There are no official rules for what constitutes “old vine”. The general consensus is that “old vines” should be at least 50 years old, but there are producers who label their wines “old vine” even though the vines are not 50 years old. Personally, I think that labeling a wine “old vine” if the vines are not at least 40 years old is dishonest.
Some people distinguish “old vines” from “ancient vines,” the latter being at least 80 years old. The Grandpere Vineyard in Amador County is generally regarded as having the oldest Zinfandel vines in California, and quite likely in the world. Its age is often given with a planting date of 1869. Actually, though, the oldest record of it is from 1869, and that record describes it as a producing vineyard, so it must be at least somewhat – and perhaps a great deal – older than 144 years.
We do not award points to wines. Instead, we taste them again and again, gradually zooming in on the best ones. Occasionally, we also identify the worst wines – the wines that come in last in fight after flight.
We first tasted all of the wines to get initial impressions. We then divided them by Appellation of Origin: California, Amador, Lodi, and Sonoma. We tasted the wines in each Appellation of Origin in several flights so that we compared each wine with every other wine in the same Appellation of Origin.
In the California division, the wines ranged in price from $4.99 to $12.98. We were somewhat surprised by the results. Not because the best wine cost $7.49, but because the same wine came in best in flight after flight after flight. That wine is OZV (Old Zin Vines) 2009 “Old Vine” Zinfandel. It is not a powerful wine (and we love powerful wines), but as a medium-full-bodied wine with a nice aftertaste, it is just plain tasty.

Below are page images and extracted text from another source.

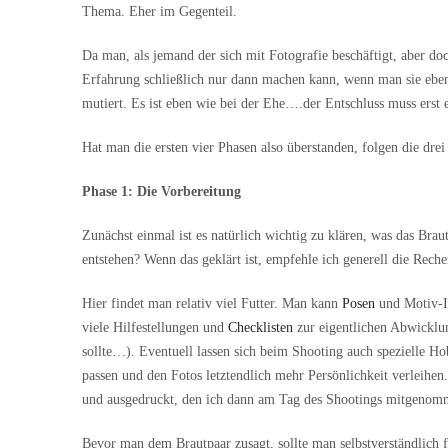
Thema. Eher im Gegenteil.
Da man, als jemand der sich mit Fotografie beschäftigt, aber d
Erfahrung schließlich nur dann machen kann, wenn man sie eben 
mutiert. Es ist eben wie bei der Ehe….der Entschluss muss erst 
Hat man die ersten vier Phasen also überstanden, folgen die dre
Phase 1: Die Vorbereitung
Zunächst einmal ist es natürlich wichtig zu klären, was das Brau
entstehen? Wenn das geklärt ist, empfehle ich generell die Reche
Hier findet man relativ viel Futter. Man kann
Posen
und Motiv-Id
viele Hilfestellungen und
Checklisten
zur eigentlichen Abwicklun
sollte…). Eventuell lassen sich beim Shooting auch spezielle H
passen und den Fotos letztendlich mehr Persönlichkeit verleihen
und ausgedruckt, den ich dann am Tag des Shootings mitgenomm
Bevor man dem Brautpaar zusagt, sollte man selbstverständlich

The next three wines were so closely ranked that they all came in second. Those wines are Ravenswood 2010 “Vintners Blend” “Old Vine” California $12.98, The Mixer 2011 “Old Vine” California $4.99, and Twisted 2011 “Old Vine” California $5.99.
Amador Zins are notoriously strong – not wines for those who find Merlot bordering on the too-intense. They are also our favorite Zins. (We fell in love with them decades ago when, on a lark, we visited an Amador winery in the off season. The tasting room manager, once he realized that we knew our stuff when it comes to wine, poured many wines for us that were not on the tasting list. And then he took us around for some barrel tastings. He ended up needing a hand truck to get all of the wines we bought out to our car.)

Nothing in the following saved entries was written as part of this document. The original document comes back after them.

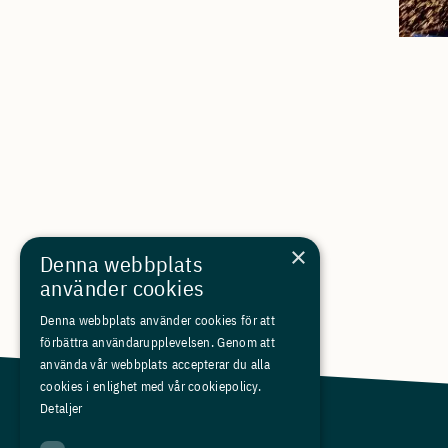
×
Denna webbplats
använder cookies
Denna webbplats använder cookies för att
förbättra användarupplevelsen. Genom att
använda vår webbplats accepterar du alla
cookies i enlighet med vår cookiepolicy.
Detaljer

The Amador division was the easiest for us. The same two wines came in first and second over and over. The first-place wine is Renwood 2009 “Old Vine” Amador County $12.98, and the second-place wine is Fiddletown Cellars 2010 “Old Vine” Amador County $16.99. Highly honorable mentions go to Sobon Estate 2010 “Old Vines” Amador County $11.99 and Terra d’Oro 2010 “125 Year Old Vines” Deaver Vineyard, Amador County $19.99.

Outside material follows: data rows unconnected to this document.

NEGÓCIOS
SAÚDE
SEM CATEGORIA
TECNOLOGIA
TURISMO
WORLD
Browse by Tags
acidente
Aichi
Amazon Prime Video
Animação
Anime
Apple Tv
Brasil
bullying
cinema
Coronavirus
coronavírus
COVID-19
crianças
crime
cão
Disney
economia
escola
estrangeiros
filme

Sonoma Zins tend to be less strong than Amador Zins. As a general matter, we hate wine-speak, but after some musing, the best way we found to describe the comparison is that the Sonoma Zins are less rambunctiously Zin than are the Amadors. They are very tasty, but they do not scream ZINFANDEL in the way that the Amador Zins do.
We had so much trouble ranking the top two Sonoma Zins that we abandoned the attempt. The two best are St. Francis 2009 “Old Vines” Sonoma County $13.99 and Sausal 2008 “50 Year Old Vines” Alexander Valley $17.99. Also tied, though for next place, are Ravenswood 2009 “Old Vine” Sonoma County $11.99 and Dry Creek Vineyard 2010 “Heritage” Sonoma County $13.29.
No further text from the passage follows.